The Region Six phenomenon needs explaining. Moses Nagamootoo was definitely a factor in the AFC good showing. Moses wrecked the engine of the PPP’s campaign vehicle. Traveling to Georgetown along the East Bank Demerara Highway during the early stages of the campaign, I noticed a large PPP billboard in Houston with Cheddi Jagan’s face extolling his legacy. This was the dangerous mistake the PPP made in its strategy.
Berbice is generally regarded as Cheddi Jagan’s territory. The PPP indoctrinated Berbice with the greatness of Jagan. Young Berbicians may not know about Guyana’s past politics but they know about a man named Cheddi Jagan.
More importantly, he appears to them to be someone who was modest, not corrupt and cared for the poorer classes. The PPP catapulted itself into Berbice for this election riding on the vehicle of Jagan’s legacy. Moses punctured all the wheels of the wagon.
Stupidly enough, PPP speakers in Berbice accused Nagamootoo of betraying Jagan’s legacy. This was the height of imbecility.
Armed with statistics, facts and evidence, Nagamootoo told Berbicians if anyone betrayed Jagan, it was the current leadership of Jagan’s party that in government paid young foreigners two million a month, build stupendously expensive houses, and were some of the world’s most corrupt politicians.

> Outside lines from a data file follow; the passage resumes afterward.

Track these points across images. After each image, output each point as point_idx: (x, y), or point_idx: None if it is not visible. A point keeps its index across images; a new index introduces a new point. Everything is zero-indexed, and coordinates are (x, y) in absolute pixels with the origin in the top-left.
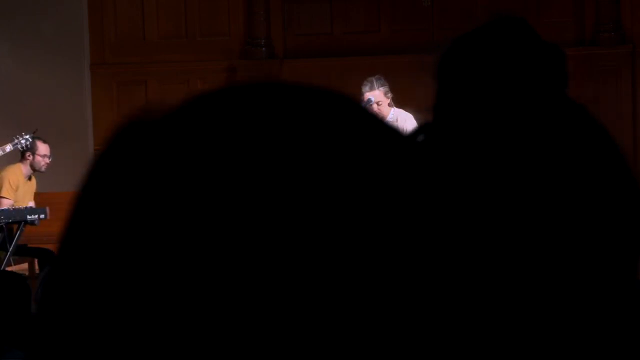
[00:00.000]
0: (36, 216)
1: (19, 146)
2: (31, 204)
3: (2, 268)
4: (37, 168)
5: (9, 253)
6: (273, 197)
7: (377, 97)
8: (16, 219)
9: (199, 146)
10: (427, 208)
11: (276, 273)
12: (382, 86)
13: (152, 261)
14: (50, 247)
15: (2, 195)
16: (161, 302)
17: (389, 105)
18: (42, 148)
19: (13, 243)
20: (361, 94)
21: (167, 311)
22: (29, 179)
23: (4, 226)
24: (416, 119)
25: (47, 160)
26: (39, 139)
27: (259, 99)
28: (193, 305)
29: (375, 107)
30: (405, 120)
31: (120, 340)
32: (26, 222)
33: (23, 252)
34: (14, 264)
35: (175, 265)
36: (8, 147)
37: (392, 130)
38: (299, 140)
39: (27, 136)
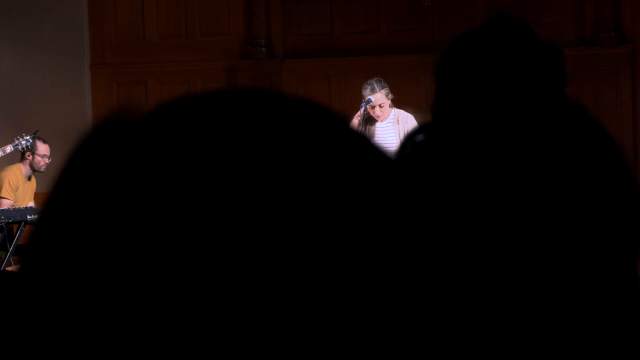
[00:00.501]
0: (36, 216)
1: (19, 147)
2: (31, 204)
3: (2, 268)
4: (36, 168)
5: (9, 253)
6: (241, 199)
7: (379, 99)
8: (16, 219)
9: (173, 149)
10: (422, 208)
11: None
12: (383, 88)
13: (111, 261)
14: None
15: (1, 195)
16: (105, 305)
17: (390, 106)
18: (42, 148)
19: (13, 243)
20: (362, 96)
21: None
22: (29, 179)
23: (4, 226)
24: (416, 119)
25: (47, 160)
26: (39, 139)
27: (234, 106)
28: (140, 306)
29: (377, 109)
30: (405, 121)
31: (91, 341)
32: (26, 222)
33: (23, 252)
34: (14, 264)
35: (133, 266)
36: (8, 148)
37: (348, 129)
38: (274, 146)
39: (28, 137)
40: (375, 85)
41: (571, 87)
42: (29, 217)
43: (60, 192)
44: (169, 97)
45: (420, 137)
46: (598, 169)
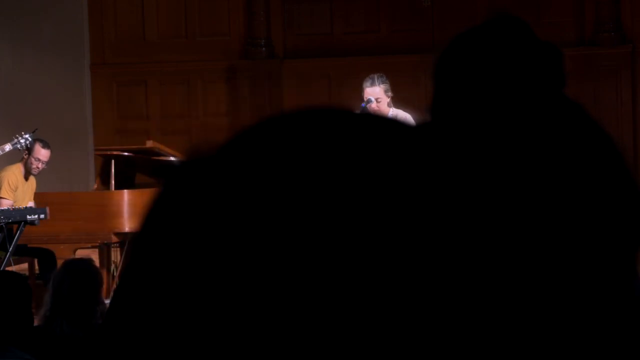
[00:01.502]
0: (36, 216)
1: (18, 146)
2: (31, 204)
3: (2, 268)
4: (28, 169)
5: (9, 253)
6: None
7: (376, 94)
8: (16, 219)
9: (254, 179)
10: (431, 210)
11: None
12: (383, 84)
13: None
14: (51, 247)
15: (1, 195)
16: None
17: (389, 105)
18: (40, 152)
19: (13, 243)
20: (361, 90)
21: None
22: (27, 179)
23: (4, 226)
24: (415, 119)
25: (40, 165)
26: (42, 143)
27: (304, 131)
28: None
29: (374, 105)
30: (403, 120)
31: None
32: (26, 222)
33: (23, 252)
34: (14, 264)
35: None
36: (7, 147)
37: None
38: (352, 173)
39: (27, 135)
40: (376, 80)
41: (571, 87)
42: (28, 217)
43: (147, 235)
44: (168, 97)
45: None
46: (597, 169)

This was an assault that the PPP had no answer for because they didn’t have any evidence to support any likely accusation of past baggage on Nagamootoo’s part. A certain percentage of Berbicians accepted Nagamootoo’s delivery and a certain percentage felt they couldn’t bear to give their vote to another party so they stayed at home. The result was a phenomenal piece of history.
The Berbicians had opened their own prison door and walked out of a jail the PPP built for them 65 years ago. History was made on November 28 when Berbicians rejected the PPP.
The preoccupation of Donald Ramotar has to be to de-Jagdeoise his administration if he and his party are going to stay alive in the next election campaign. Should Guyanese go to the poll in three month’s time, the PPP is likely to face the same attitudes in Berbice because Ramotar’s Cabinet is a school of Jagdeo’s children.
The paradox facing the Ramotar presidency is that the PPP cannot continue to tell Berbicians that Jagan’s legacy guides and protects the party but the party in government practices economic behaviour that Jagan would not have wasted a minute frowning on.
It is either the PPP ceases to campaign on Jagan’s legacy therefore staying away from any mention of their founding leader’s name or they shape their policies to reflect the world Jagan would have loved to see the PPP Government live in. It borders on the impossibility to think the PPP could de-emphasize the past role of Jagan.
It is doubtful that the PPP could enter any election campaign today, the next year or in the coming five years and keep Jagan’s name out. But a repetition of the Region Six rejection faces that party if it does not reverse the pattern of rule set by Mr. Jagdeo.
The Amerindian jail house collapsed too. Two factors among others could explain this. TUF’s merger with the PPP meant that TUF could not have brought in the votes it got from the Amerindians. They no longer saw TUF as their party.
Secondly, TUF harassment of an Amerindian leader, Valerie Lowe, didn’t help TUF among Amerindians. Region Eight then didn’t want to hear about the PPP. There is also the stereotyping of Amerindians by the PPP that our native people repudiated in this election.
The thinking that Amerindians could be easily fooled by supplying them with a deluge of goodies dominated the PPP’s hinterland campaign. But surely, the Amerindians in 2011 are not the same people that Peter D’Aguiar could easily have bought out in the sixties. Why should anyone assume that modernized thinking in 2011 has bypassed the people in the hinterland areas? In a forthcoming essay, I will analyse why Georgetown didn’t show the AFC any generosity particularly in South Georgetown where I have my roots but went crazily for APNU. It may not have to do with ethnic voting at all.